In embodiments, a determined level of MMP9, that is 10%, 20, 30, 40, 50, 60, 70, 80, 90, 100, 110, 120, 130, 140, 150, 160, 180, 200, 220, 240, 260, 280, 300, 320, 340, 360, 380, 400, 420, 440, 460, 480, 500% higher than the mean or median of the control population is indicative of the presence of a subsequent PTB. It is understood that a level that is 100% than the median is 2-fold the median, whereas a 10% increase is 1.1-fold the median.

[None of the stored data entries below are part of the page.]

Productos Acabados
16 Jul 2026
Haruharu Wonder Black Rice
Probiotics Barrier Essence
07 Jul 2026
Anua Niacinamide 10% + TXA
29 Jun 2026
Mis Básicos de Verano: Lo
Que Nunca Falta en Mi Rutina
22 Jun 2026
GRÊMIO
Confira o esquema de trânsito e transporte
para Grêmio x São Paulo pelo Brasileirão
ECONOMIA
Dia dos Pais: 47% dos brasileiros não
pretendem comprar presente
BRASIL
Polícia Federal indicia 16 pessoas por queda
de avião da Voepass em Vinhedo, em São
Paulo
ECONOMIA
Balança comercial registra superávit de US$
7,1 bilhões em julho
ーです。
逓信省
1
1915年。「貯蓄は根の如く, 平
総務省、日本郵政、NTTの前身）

In embodiments, a determined level of PAPP-A2, that is 10%, 20, 30, 40, 50, 60, 70, 80, 90, 100, 110, 120, 130, 140, 150, 160, 180, 200, 220, 240, 260, 280, 300, 320, 340, 360, 380, 400, 420, 440, 460, 480, 500% higher than the mean or median of the control population is indicative of the presence of a subsequent PTB. It is understood that a level that is 100% than the median is 2-fold the median, whereas a 10% increase is 1.1-fold the median.

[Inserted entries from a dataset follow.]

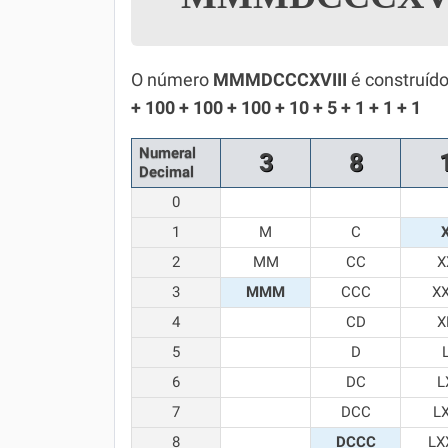
Simulador SiSU
Física
Química
O número
MMMDCCCXVIII
é construído
+ 100 + 100 + 100 + 10 + 5 + 1 + 1 + 1
Todos os Exercícios
Numeral
3
8
Decimal
0
1
M
C
2
MM
CC
X
3
MMM
CCC
X
4
CD
X
5
D
6
DC
L
7
DCC
L
8
DCCC
LX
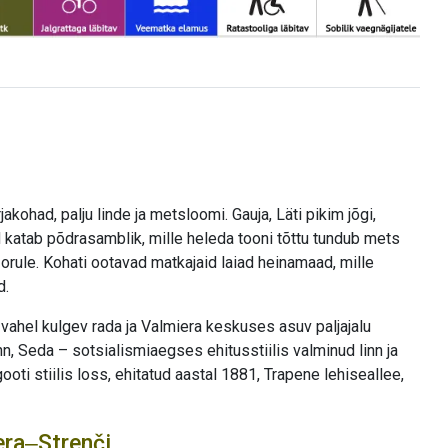
ohad, palju linde ja metsloomi. Gauja, Läti pikim jõgi,
katab põdrasamblik, mille heleda tooni tõttu tundub mets
orule. Kohati ootavad matkajaid laiad heinamaad, mille
d.
vahel kulgev rada ja Valmiera keskuses asuv paljajalu
inn, Seda – sotsialismiaegses ehitusstiilis valminud linn ja
ooti stiilis loss, ehitatud aastal 1881, Trapene lehiseallee,
era‒Strenči.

In embodiments, the reference level may be the mean level of the respective biomarker as determined in the control group, and the comparison of the determined level to the reference levels can in such embodiments be the determining of the fold change (FC) of the determined biomarker level as compared to the mean or median of the control group. In embodiments the FC values disclosed in table 4 of the present invention may be a reference level according to the present invention. In embodiment, an increase/higher of the level of the biomarker in the sample from the subject of the method of the invention in comparison to the mean or median of the biomarker in the control group can be indicative of the presence of a subsequent PTB. In embodiments, absence of a significant increase/higher level in comparison to the mean or median of the control group can be indicative of the absence of a subsequent PTB.

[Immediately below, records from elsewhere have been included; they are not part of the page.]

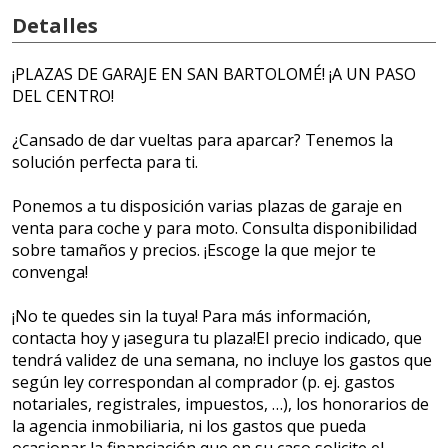
Detalles
¡PLAZAS DE GARAJE EN SAN BARTOLOMÉ! ¡A UN PASO
DEL CENTRO!
¿Cansado de dar vueltas para aparcar? Tenemos la
solución perfecta para ti.
Ponemos a tu disposición varias plazas de garaje en
venta para coche y para moto. Consulta disponibilidad
sobre tamaños y precios. ¡Escoge la que mejor te
convenga!
¡No te quedes sin la tuya! Para más información,
contacta hoy y ¡asegura tu plaza!El precio indicado, que
tendrá validez de una semana, no incluye los gastos que
según ley correspondan al comprador (p. ej. gastos
notariales, registrales, impuestos, …), los honorarios de
la agencia inmobiliaria, ni los gastos que pueda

In one embodiment a determined level of MMP9, that is 30% higher (FC 1.3), in a blood sample isolated in gestational week 11 to 13 than the median of the control population is indicative of the presence of a subsequent PTB in all sPTB. In one embodiment, a determined level of MMP9, that is 50% higher (FC 1.5), in a blood sample isolated in gestational week 11 to 13 than the median of the control population is indicative of the presence of a subsequent PTB before 32 weeks of gestation (early PTB) or before 34 weeks of gestation (very early PTB

In one embodiment, a determined level of MMP9, that is 20% higher (FC 1.2), in a blood sample isolated in gestational week 20 to 24 than the median of the control population is indicative of the presence of a subsequent PTB in all sPTB. In one further embodiment, a determined level of MMP9, that is 60% higher (FC 1.6), in a blood sample isolated in gestational week 20 to 24 than the median of the control population is indicative of the presence of a subsequent PTB before 34 weeks of gestation.